Two current Coursera partners -- the University of Illinois at Urbana-Champaign and the University of Colorado at Boulder -- say they plan to take advantage of the new fee structure.

Jeffrey Brown is dean of Gies College of Business at Illinois, which has three degrees with Coursera (the university also has a master's in computer science). Among those is the iMBA, which Gies created as an alternative to its in-person M.B.A. and has since replaced it.

Brown said Illinois was one of the institutions that wanted to expand its programs with Coursera but found the economics daunting.

"If [the business school is] going to start a fourth program, it would make a lot of sense to do it with Coursera," he said. "But we're doing all of the instruction, so our costs tend to go up more with size than theirs do."
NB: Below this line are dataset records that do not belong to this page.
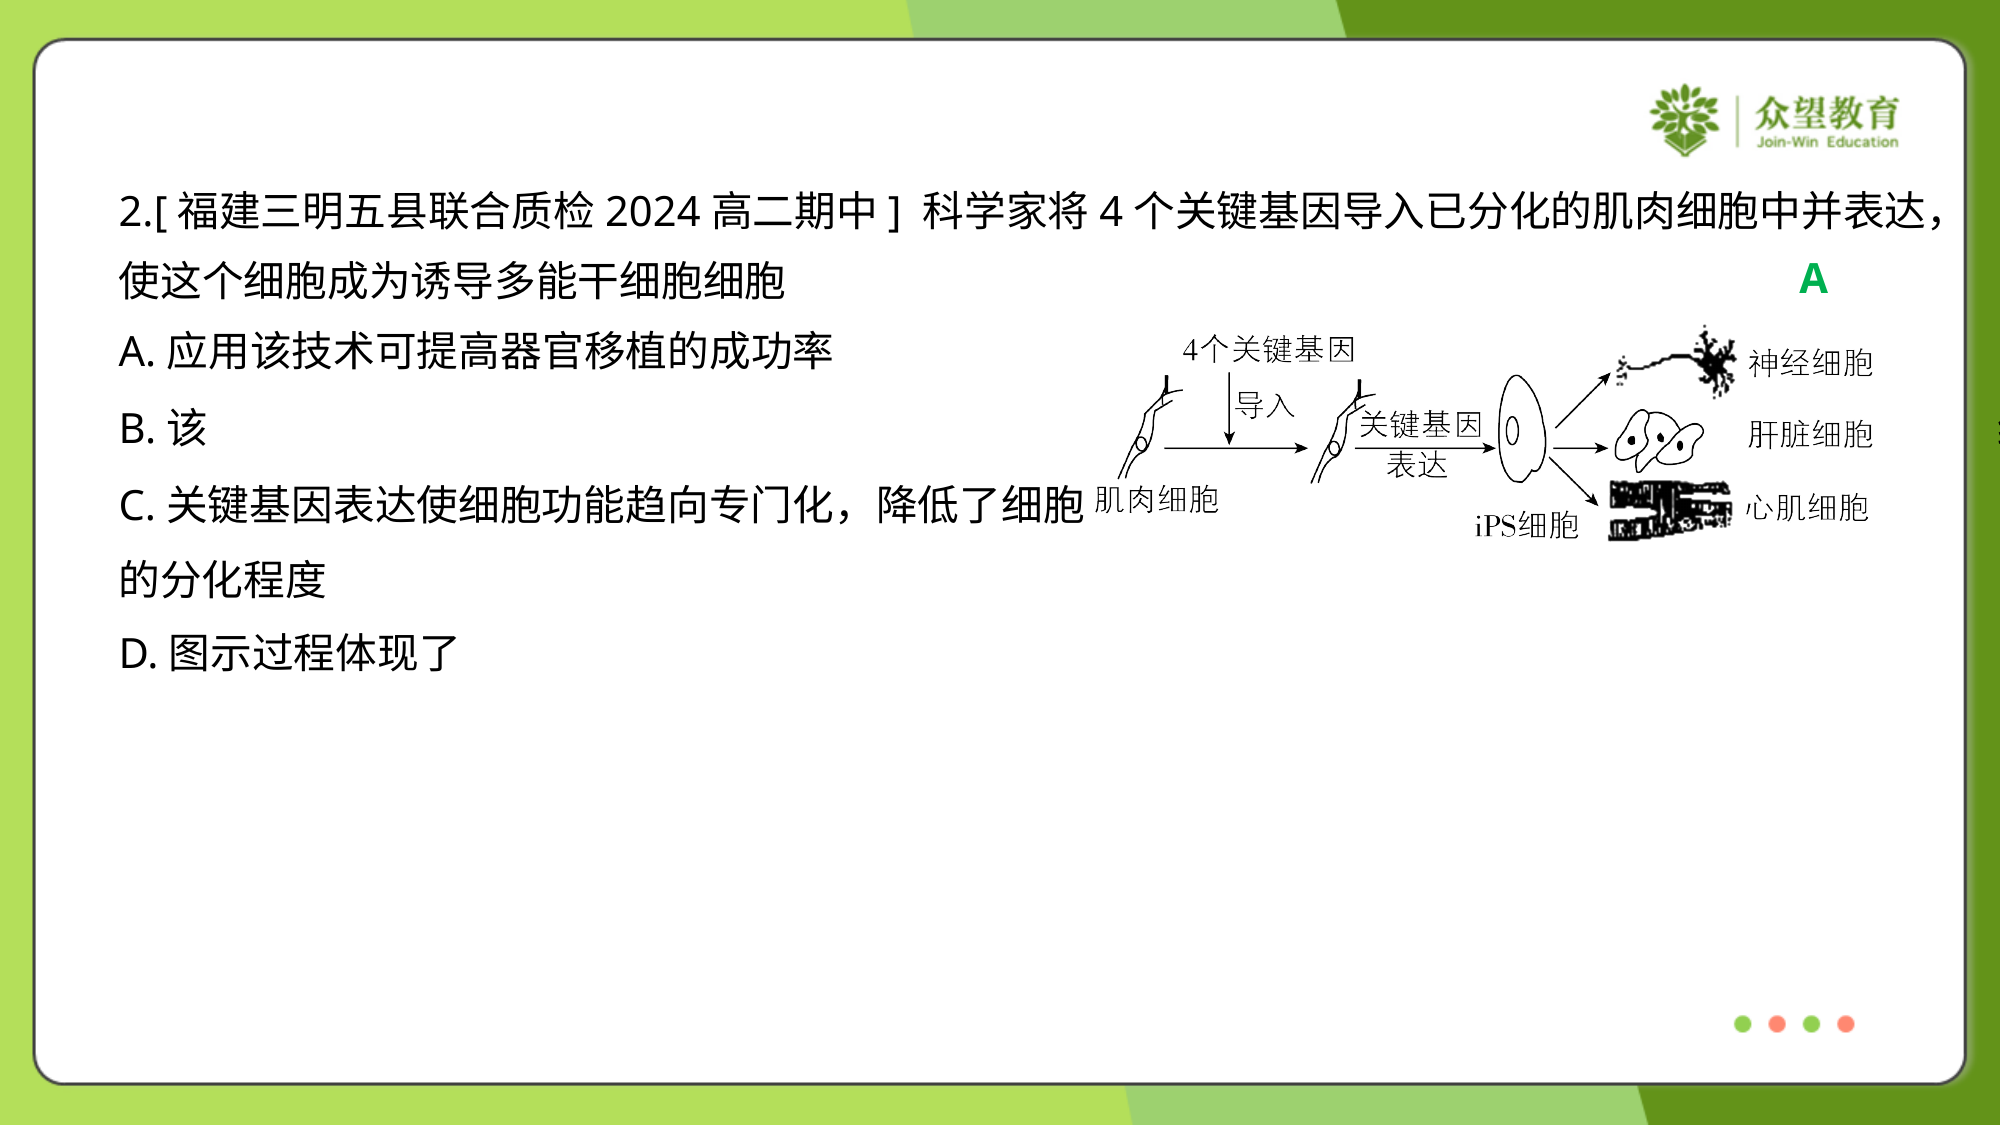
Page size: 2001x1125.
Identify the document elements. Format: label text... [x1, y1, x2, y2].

picture [0, 0, 2000, 1125]
text_box A [1783, 231, 1845, 296]
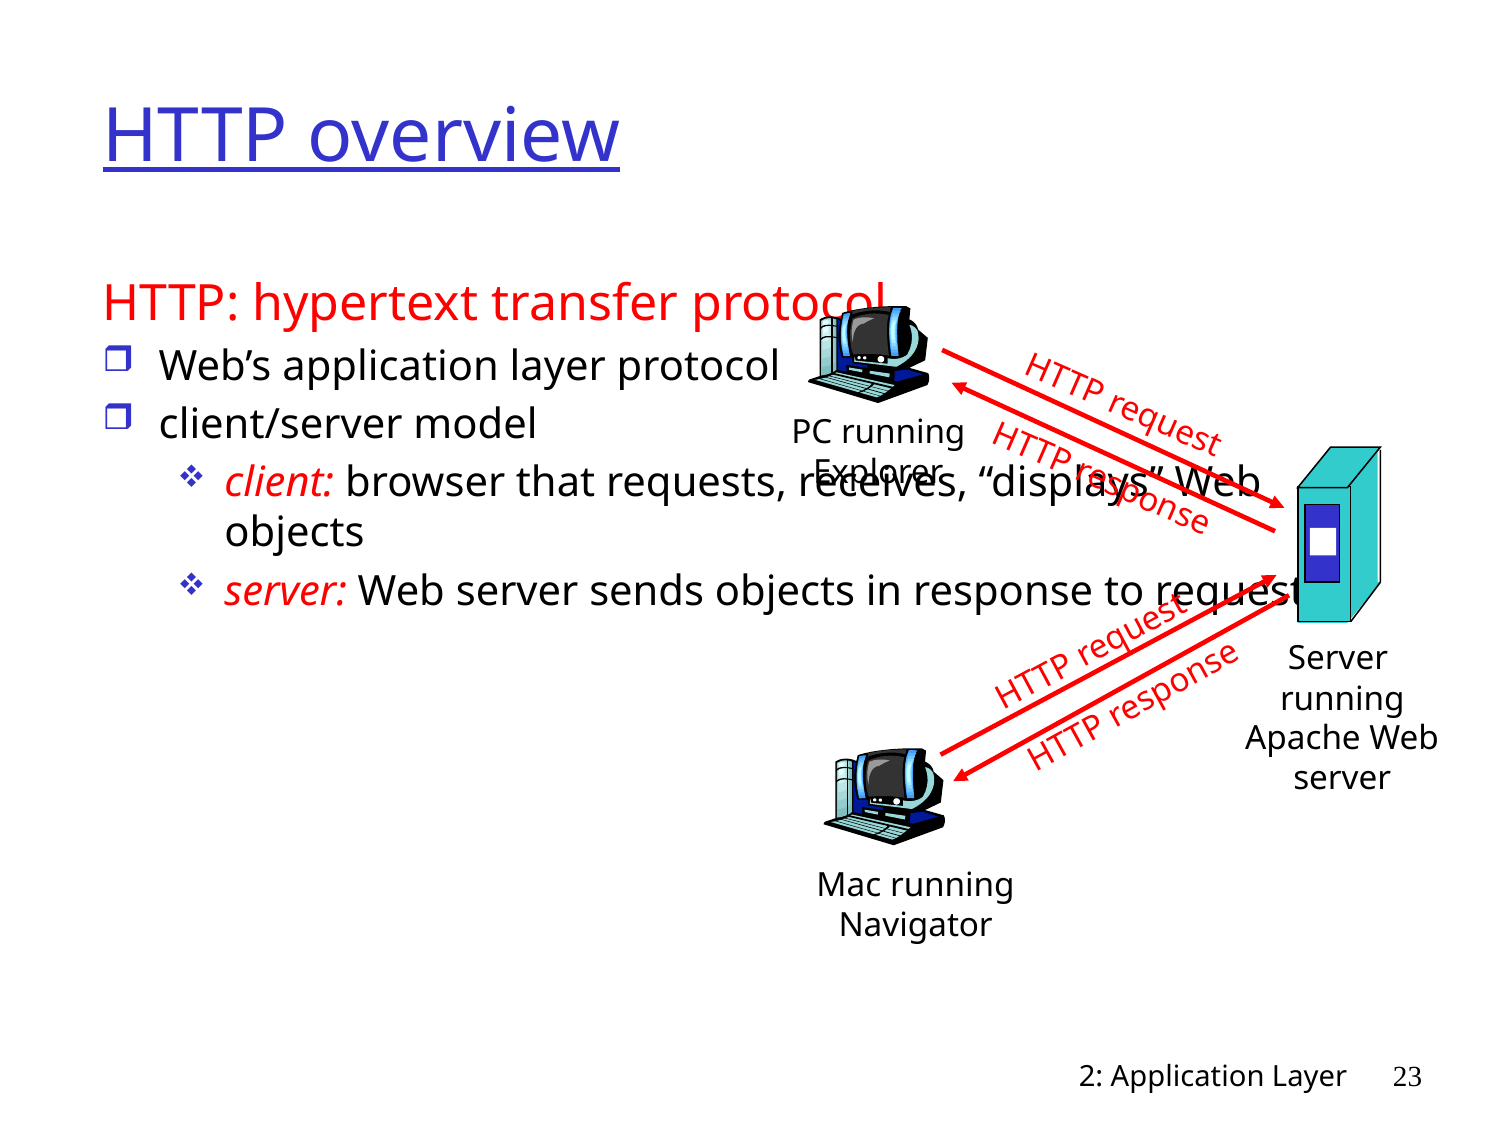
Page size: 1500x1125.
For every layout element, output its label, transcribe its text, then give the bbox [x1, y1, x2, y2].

Brown and Maggioncalda acknowledged that one way that institutions could take in more tuition revenue to hit thresholds that would increase what they get back from Coursera would be to raise the tuition they charge in their programs. But Brown said Gies was headed toward hitting the first threshold already and "didn't need to play games" with tuition to get there.

"In fact, if anything, the fact that we'll be getting a larger share of the revenue dampens the need to raise prices, because the programs will become more profitable for us," he said.

Coursera's leaders concede that they aren't giving its partners more money out of the goodness of their heart. Lowering the companies' fees for big partners is likely to give universities more incentive to consolidate their affordable online degree programs on Coursera (rather than on 2U/edX, Noodle, or another platform) at a time when the competition for this market is heating up.

"It's better for universities," said Vandenbosch, "and it's better for us."